Po pierwsze to gdzie te szpitale są, bo ja osobiście wiem tylko o dwóch i tylko do dwóch wiem, jak się wchodzi. Resztę znam tylko z nazwy i nigdy w nich nie byłam, ani jako pacjent, ani z wizytą.
Powstało więc pytanie - do którego szpitala?
Padło na Kraśnicką, bo obie wiedziałyśmy gdzie on jest i mniej więcej gdzie są wejścia.
Na miejscu okazało się, że trafienie do odpowiedniego wejścia nie jest takie proste, obeszłyśmy jedno całe skrzydło, zanim jakaś pielęgniarka kazała nam wyjść, obejść budynek i pójść do Szpitalnego Oddziału Ratunkowego.
Tam Justyna się zarejestrowała i po chwili zniknęła w pokoju "obserwacyjnym", jak głosiła tabliczka.
Było południe, miałam szczerą nadzieję, że obserwować jej nie będą, tylko zrobią, co trzeba i wypuszczą.
Czekałam i czekałam... Byłam głodna, nie miałam nawet Tic Tac-ów, które pomagają na wszystko, nie mówiąc już o batoniku czy gumie. Nie mogłam nigdzie pójść, bo Justyna zostawiła mi swoją torebkę razem z jej telefonem. Siedziałam więc w poczekalni i tylko modliłam się, aby szybko ją wypuścili.

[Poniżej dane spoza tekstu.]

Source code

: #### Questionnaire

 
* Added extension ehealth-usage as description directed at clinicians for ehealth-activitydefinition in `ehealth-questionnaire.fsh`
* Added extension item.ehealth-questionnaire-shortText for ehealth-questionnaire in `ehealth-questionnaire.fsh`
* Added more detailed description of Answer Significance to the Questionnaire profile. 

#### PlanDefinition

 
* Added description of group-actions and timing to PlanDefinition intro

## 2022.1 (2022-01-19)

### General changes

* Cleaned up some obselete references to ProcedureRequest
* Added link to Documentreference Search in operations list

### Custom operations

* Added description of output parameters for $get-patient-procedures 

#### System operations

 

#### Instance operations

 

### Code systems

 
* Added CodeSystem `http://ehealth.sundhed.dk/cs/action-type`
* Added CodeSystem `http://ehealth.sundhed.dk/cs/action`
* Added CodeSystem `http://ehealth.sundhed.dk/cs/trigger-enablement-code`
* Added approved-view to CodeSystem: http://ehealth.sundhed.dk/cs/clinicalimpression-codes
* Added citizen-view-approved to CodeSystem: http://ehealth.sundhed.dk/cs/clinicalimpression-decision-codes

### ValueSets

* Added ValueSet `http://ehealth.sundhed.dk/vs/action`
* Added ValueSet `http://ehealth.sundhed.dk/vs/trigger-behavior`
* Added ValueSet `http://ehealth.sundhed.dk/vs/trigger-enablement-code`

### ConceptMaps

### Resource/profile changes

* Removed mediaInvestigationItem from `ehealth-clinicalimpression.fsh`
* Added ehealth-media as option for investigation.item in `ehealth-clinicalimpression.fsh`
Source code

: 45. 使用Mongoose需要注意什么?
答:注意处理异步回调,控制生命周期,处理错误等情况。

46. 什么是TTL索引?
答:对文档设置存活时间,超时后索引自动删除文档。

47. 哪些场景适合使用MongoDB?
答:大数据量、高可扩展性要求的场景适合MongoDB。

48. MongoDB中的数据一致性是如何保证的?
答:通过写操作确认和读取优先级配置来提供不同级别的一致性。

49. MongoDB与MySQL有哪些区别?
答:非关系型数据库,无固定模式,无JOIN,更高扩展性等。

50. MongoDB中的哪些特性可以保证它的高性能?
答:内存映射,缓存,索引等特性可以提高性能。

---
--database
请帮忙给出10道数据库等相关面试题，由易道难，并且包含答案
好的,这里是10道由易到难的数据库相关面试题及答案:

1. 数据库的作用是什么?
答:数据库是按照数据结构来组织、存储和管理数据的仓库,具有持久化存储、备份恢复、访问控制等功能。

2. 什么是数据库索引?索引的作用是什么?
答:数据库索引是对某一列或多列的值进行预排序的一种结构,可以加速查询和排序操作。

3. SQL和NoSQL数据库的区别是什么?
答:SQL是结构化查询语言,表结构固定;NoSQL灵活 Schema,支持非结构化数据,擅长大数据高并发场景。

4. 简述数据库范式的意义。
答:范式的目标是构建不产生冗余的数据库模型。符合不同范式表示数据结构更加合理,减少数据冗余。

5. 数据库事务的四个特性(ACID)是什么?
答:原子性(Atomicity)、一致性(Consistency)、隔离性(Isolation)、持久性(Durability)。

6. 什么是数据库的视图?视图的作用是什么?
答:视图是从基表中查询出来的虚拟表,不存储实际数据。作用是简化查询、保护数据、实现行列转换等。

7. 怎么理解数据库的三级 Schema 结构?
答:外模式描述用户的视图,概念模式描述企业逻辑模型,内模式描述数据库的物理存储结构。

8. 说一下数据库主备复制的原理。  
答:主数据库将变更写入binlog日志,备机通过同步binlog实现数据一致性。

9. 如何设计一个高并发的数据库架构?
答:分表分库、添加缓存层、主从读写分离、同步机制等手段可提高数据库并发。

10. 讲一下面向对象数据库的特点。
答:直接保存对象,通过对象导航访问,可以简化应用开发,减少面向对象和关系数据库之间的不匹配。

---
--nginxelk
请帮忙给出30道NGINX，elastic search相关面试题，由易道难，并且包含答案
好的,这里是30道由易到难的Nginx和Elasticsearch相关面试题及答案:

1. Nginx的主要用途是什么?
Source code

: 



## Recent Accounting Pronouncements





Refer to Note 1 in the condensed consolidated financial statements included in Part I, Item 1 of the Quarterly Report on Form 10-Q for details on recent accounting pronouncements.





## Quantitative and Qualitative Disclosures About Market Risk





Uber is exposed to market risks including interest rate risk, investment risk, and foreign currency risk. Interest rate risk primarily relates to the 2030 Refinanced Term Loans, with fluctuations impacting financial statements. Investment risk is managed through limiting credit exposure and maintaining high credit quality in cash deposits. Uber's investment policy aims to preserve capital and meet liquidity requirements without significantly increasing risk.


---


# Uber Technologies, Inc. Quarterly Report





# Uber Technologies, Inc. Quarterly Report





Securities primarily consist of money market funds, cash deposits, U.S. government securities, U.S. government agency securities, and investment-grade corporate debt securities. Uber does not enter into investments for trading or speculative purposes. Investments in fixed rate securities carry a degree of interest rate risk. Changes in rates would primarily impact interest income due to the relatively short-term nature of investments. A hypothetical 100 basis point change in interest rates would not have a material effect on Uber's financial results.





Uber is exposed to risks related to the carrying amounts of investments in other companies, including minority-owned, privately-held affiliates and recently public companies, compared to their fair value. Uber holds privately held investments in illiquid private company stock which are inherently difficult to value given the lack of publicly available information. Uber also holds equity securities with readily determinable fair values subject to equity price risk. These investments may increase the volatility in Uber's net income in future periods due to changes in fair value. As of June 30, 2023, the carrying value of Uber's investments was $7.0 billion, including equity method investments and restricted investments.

Zadzwoniłam do Łukasza, wyjęłam MP3 i włączyłam sobie ciąg dalszy "Nad Niemnem", odebrałam telefon od Amelki, która na mnie czekała i nie mogła się doczekać. Obejrzałam trzy przyjazdy karetek, które przywiozły pacjentów na noszach, w stanie znacznie gorszym niż Justyna i jej ręka. W końcu wyszłam przed budynek i usiadłam w słońcu opalając się, bo dzień był ładny. Niestety był tak ładny, że słońce grzało, jak szalone, kiedy więc jechałyśmy autem - a moje nie ma klimatyzacji - było nam naprawdę gorąco.
Justyna wyszła po prawie godzinie, zagipsowana tak, że chyba bardziej się nie dało. Miała dosłownie przygipsowaną tą złamaną rękę do tułowia. Włosy ktoś jej upiął fantazyjnie na czubku głowy, widocznie aby nie przeszkadzały przy wsadzaniu jej w ten gipsowy gorset, koszulka była założona na ten gips jakby dla żartu, ale Justyna miała minę dzielną.
Poszła jeszcze na jaką kontrolę z drugim rentgenem, tym razem już zrobionym po zagipsowaniu i wyszła po 10 minutach już na dobre.
Na koniec pielęgniarka i pielęgniarz "poprawili" jej humor swoimi przemyśleniami. Pielęgniarka zapytała na widok pancerza Justyny:
- A gdzie coś takiego się robi?
Justyna odpowiedziała, że sport to zdrowie. Na rowerku. Laska stwierdziła, że ona w takim razie na rower nie wsiada i zapytała na ile lekarz zagipsował Justynę. Pomijając fakt, że na rękę i na plecy włącznie, to na czas do czwartku. Justyna ma w czwartek przyjść na jakieś oględziny i - jak miała nadzieję, na zdjęcie gipsu. Pielęgniarze obejrzeli Justyny rentgen, zobaczyli złamanie (świetnie widoczne, nawet ja je widziałam, było tam niezaprzeczalnie) i orzekli, że lekarz musiał mieć dobry humor, ale na pewno gipsu jej szybko nie zdejmą.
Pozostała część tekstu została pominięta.